◆ EXERCISE REQUIREMENTS
Pick out each line in these entries that contains the string "print".

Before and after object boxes
------------------------------
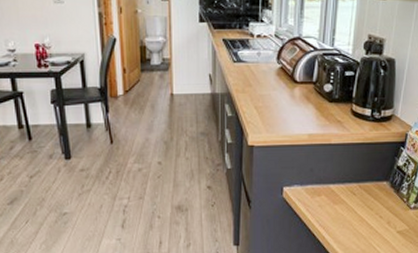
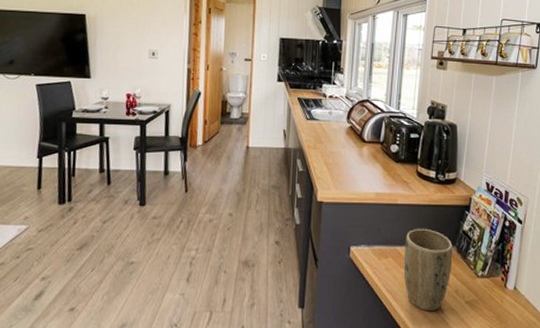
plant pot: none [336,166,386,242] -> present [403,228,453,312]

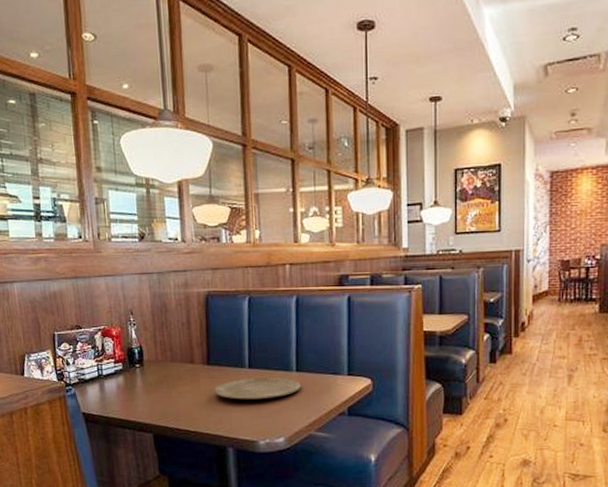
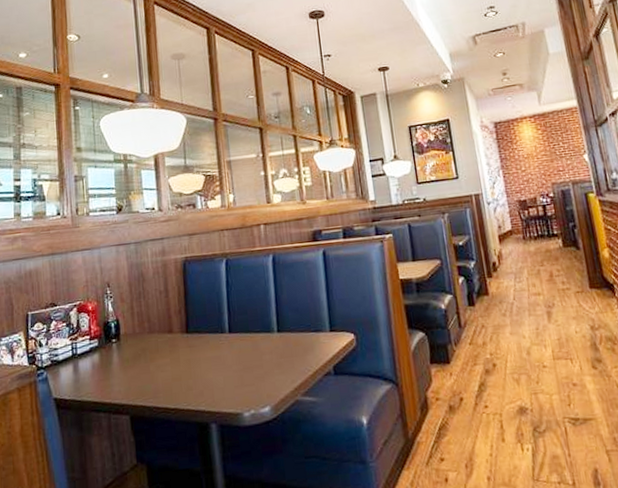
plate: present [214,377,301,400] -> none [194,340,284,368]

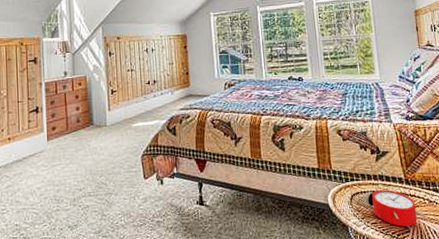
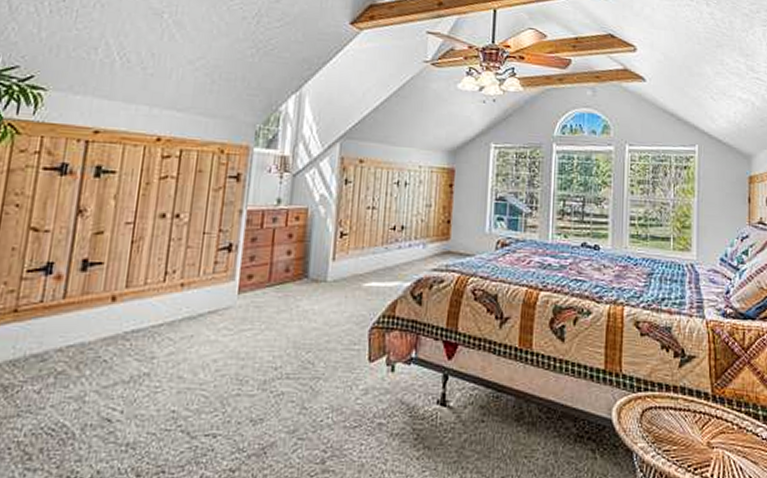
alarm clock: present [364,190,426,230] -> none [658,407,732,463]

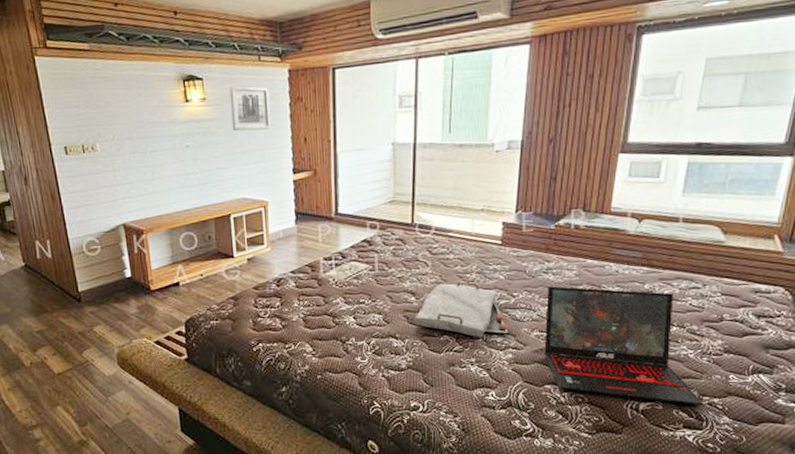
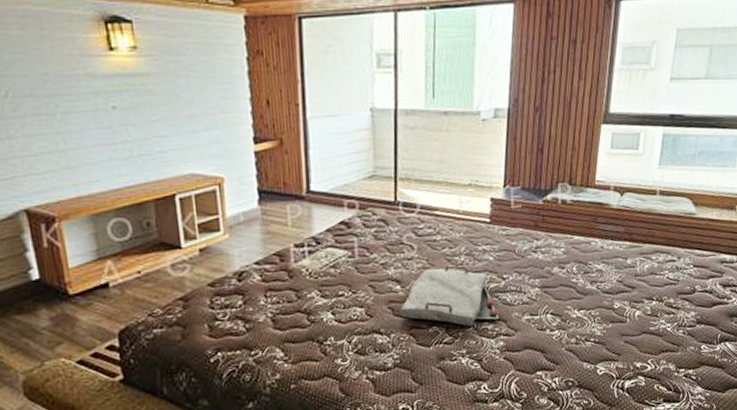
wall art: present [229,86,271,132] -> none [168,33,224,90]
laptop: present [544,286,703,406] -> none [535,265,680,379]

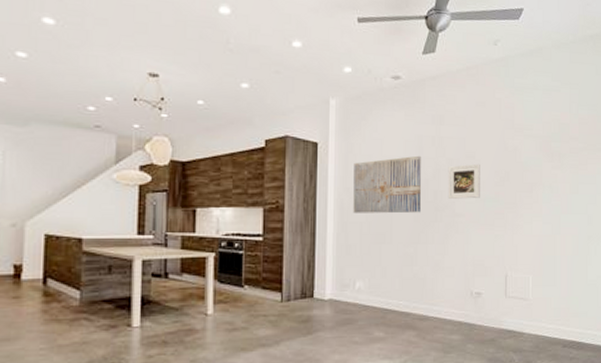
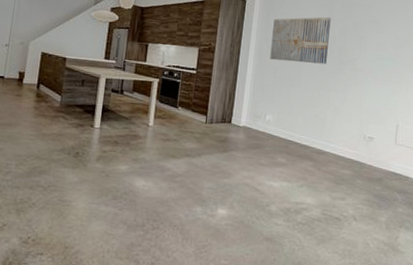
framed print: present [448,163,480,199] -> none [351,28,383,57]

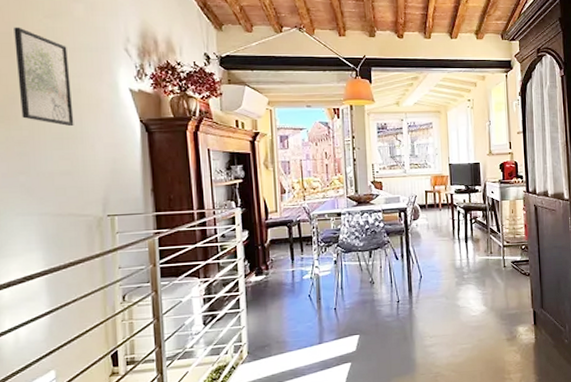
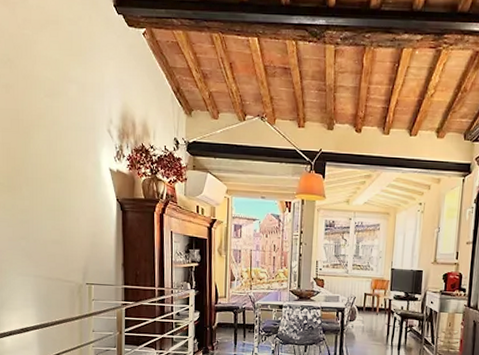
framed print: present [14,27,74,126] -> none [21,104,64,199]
------------------------------
◆ OUTPUT OF THE TASK
framed print: present [448,163,480,199] -> none [351,28,383,57]
framed print: present [14,27,74,126] -> none [21,104,64,199]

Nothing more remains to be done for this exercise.